文档段落:
★ ★ ★ ★ ★ ★ ★
在洞庭湖区分离的12株H9N2亚型AIV的HA全长为1 683 bp，编码560个氨基酸,分为HA1和HA2片段。由表2可知，除毒株CK/HuN/591/11HA基因的裂解位点为PARSSR/GLF外，其余毒株的HA基因的裂解位点为PSRSSR/GLF，均无多个连续的碱性氨基酸插入。氨基酸序列分析表明，HA1上共有6个糖基化位点，分别是29(NST)、141(NVS)、218(NRT)、299(NTT)、305(NVS)、313(NCS)，HA2上有2个潜在的糖基化位点，分别是492(NGT)、551(NGS)，其中CK/HuN/591/11毒株313(NCS)位点发生了氨基酸的突变为313(NCP)，导致该潜在的糖基化位点缺失，有5株毒株增加了一个糖基化位点218(NRT)。12株AIV受体结合位点均有2个位点发生突变，分别是198位点由V突变为A，234位点由Q突变为L(表2)。

12株AIV的HA基因核苷酸同源性在87.8%～99.9%。有研究学者将H9亚型毒株划为3个群系，分别是CK/BJ/1/94(DK/HK/Y280/97)、CK/HK/G9/97、QA/HK/G1/97。本研究的12株AIV均属于DK/HK/Y280/97分支，与其核苷酸同源性在91.3%～92.0%，处于该分支的还有浙江、安徽、广东及广西分离的H9N2亚型AIV(图1)。从进化树可以看出，分离的H9亚型AIV进化比较同步，说明属于DK/HK/Y280/97分支的禽流感病毒一直在我国南方地区流行。
★ ★ ★ ★ ★ ★ ★
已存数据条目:
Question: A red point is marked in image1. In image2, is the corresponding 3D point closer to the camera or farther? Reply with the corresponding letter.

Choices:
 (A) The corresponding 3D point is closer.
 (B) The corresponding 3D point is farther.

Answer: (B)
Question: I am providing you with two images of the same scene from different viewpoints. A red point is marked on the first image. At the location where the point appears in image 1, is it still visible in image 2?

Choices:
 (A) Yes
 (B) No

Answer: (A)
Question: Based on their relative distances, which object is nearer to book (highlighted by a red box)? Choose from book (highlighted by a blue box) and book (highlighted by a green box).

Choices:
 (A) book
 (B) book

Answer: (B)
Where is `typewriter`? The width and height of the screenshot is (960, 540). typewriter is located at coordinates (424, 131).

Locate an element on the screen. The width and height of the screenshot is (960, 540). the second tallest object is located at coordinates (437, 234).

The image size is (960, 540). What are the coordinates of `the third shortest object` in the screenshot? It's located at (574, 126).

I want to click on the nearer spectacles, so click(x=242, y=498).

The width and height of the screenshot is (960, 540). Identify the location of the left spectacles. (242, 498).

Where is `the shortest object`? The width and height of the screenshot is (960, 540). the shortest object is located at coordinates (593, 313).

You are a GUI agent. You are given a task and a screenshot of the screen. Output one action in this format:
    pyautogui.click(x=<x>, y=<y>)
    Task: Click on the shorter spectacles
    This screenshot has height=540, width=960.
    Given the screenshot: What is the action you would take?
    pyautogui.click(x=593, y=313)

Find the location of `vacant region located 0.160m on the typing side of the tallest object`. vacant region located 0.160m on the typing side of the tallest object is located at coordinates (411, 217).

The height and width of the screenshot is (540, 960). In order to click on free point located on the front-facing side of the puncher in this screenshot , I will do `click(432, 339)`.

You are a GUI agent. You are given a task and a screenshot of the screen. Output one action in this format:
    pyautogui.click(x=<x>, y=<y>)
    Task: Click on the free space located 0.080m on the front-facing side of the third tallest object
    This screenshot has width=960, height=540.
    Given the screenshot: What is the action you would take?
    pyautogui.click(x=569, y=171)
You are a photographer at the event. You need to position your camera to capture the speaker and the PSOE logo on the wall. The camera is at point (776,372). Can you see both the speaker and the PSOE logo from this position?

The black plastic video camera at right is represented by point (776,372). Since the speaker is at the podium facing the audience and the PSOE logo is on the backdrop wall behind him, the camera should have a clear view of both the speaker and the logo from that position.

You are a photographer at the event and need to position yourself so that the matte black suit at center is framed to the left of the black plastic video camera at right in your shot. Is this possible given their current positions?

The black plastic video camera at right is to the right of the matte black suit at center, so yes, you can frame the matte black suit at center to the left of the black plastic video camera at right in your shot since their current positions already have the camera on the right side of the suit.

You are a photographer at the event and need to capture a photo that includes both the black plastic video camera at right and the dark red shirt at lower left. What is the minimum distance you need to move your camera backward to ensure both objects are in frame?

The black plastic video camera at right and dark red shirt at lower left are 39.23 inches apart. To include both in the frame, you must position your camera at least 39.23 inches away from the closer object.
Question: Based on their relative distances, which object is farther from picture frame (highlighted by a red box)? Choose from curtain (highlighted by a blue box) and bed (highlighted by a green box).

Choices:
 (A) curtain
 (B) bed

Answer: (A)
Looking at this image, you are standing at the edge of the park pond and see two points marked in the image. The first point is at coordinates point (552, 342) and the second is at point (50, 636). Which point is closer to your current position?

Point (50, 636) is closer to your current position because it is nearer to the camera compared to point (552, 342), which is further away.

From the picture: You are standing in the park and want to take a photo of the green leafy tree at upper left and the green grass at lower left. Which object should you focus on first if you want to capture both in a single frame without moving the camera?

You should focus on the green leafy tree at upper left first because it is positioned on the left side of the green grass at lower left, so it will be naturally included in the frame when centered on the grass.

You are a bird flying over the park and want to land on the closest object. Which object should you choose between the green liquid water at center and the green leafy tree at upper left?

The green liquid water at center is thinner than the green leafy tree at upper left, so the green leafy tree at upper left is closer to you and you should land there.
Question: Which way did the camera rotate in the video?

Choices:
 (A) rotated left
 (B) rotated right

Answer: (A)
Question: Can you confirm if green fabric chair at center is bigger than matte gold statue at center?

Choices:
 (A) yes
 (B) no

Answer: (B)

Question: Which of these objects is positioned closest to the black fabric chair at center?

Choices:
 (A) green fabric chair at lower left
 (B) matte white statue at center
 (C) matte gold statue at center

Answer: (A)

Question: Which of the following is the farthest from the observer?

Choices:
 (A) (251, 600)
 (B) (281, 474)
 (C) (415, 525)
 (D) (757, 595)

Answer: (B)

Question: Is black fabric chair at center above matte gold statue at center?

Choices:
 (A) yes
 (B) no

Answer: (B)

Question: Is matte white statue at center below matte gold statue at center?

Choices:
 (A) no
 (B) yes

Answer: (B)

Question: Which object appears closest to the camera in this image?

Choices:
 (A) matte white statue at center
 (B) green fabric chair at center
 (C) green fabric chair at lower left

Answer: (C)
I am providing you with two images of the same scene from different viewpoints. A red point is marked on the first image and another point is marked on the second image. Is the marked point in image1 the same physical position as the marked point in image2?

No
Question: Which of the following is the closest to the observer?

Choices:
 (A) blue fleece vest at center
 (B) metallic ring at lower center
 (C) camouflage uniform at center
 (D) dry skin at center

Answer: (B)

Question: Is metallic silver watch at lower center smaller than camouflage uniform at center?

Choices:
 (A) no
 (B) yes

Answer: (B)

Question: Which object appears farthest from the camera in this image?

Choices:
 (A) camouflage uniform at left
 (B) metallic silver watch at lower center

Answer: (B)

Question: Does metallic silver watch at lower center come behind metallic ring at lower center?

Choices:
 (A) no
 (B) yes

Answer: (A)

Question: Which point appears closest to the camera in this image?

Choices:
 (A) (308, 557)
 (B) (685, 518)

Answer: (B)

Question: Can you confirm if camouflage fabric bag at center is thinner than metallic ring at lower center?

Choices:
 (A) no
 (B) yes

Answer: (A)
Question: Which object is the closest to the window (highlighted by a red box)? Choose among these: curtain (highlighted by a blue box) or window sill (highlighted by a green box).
★ ★ ★ ★ ★ ★ ★
任务要求:
1. 根据关于H9N2亚型AIV HA基因的文字回答：
(a) 洞庭湖区分离的12株H9N2亚型AIV的HA全长是多少bp？编码多少个氨基酸？
(b) 受体结合位点中，198位点发生了什么突变？
(c) 这12株AIV与DK/HK/Y280/97分支的核苷酸同源性在什么范围？
2. 请续写关于H9N2亚型AIV HA基因的文字，从最后一句之后写起。

参考答案:
1.
(a) 1 683 bp，编码560个氨基酸。
(b) 由V突变为A。
(c) 91.3%～92.0%。

2.
表 2　湖南洞庭湖区H9N2亚型禽流感病毒HA基因特征位点氨基酸序列分析

备注：毒株1～12的名称同表1，“-”表示缺失。下表同。

Note:The strain names from 1 to 12 corresponded to Table 1,“-” indicates missing.The same below.

2.2AIVNA基因编码氨基酸序列及遗传进化分析

由表3可知，对供试的12株H9N2亚型禽流感病毒NA基因进行氨基酸序列分析发现，所有的H9N2亚型毒株NA蛋白颈部均有63-65位的缺失，对应其潜在糖基化位点61(NIT)消失，具体的糖基化位点及可能的HB受体结合位点存在一定突变。

图 1　湖南洞庭湖区H9N2亚型禽流感病毒的HA基因进化树

本研究还发现，供试的12株病毒NA基因核苷酸同源性在92.7%～99.9%，与近期在浙江、广东、山东等地分离到的H9N2亚型AIV毒株集中于同一分支上，属于DK/HK/Y280/97(图2)。

图 2湖南洞庭湖区H9N2亚型禽流感病毒的NA基因进化树

Fig.2Phylogenetic tree of H9N2 subtype AIVNAgene from Dongting Lake region,Hunan

2.3AIV内部基因序列特殊氨基酸位点分析及遗传进化分析

2.3.1M基因本研究中，12株H9N2亚型禽流感病毒的M基因均包含2个阅读框架(M1 和M2)，在M2基因编码的氨基酸中，与病毒抗药性相关的氨基酸位点27(V)、30(A)及 31(S)有些发生了突变。对M基因的遗传进化分析结果(图3)显示，有些H5、H7亚型毒株与供试的H9N2亚型毒株处在同一分支中，说明H5、H7、H9亚型毒株之间可能存在M基因的交换。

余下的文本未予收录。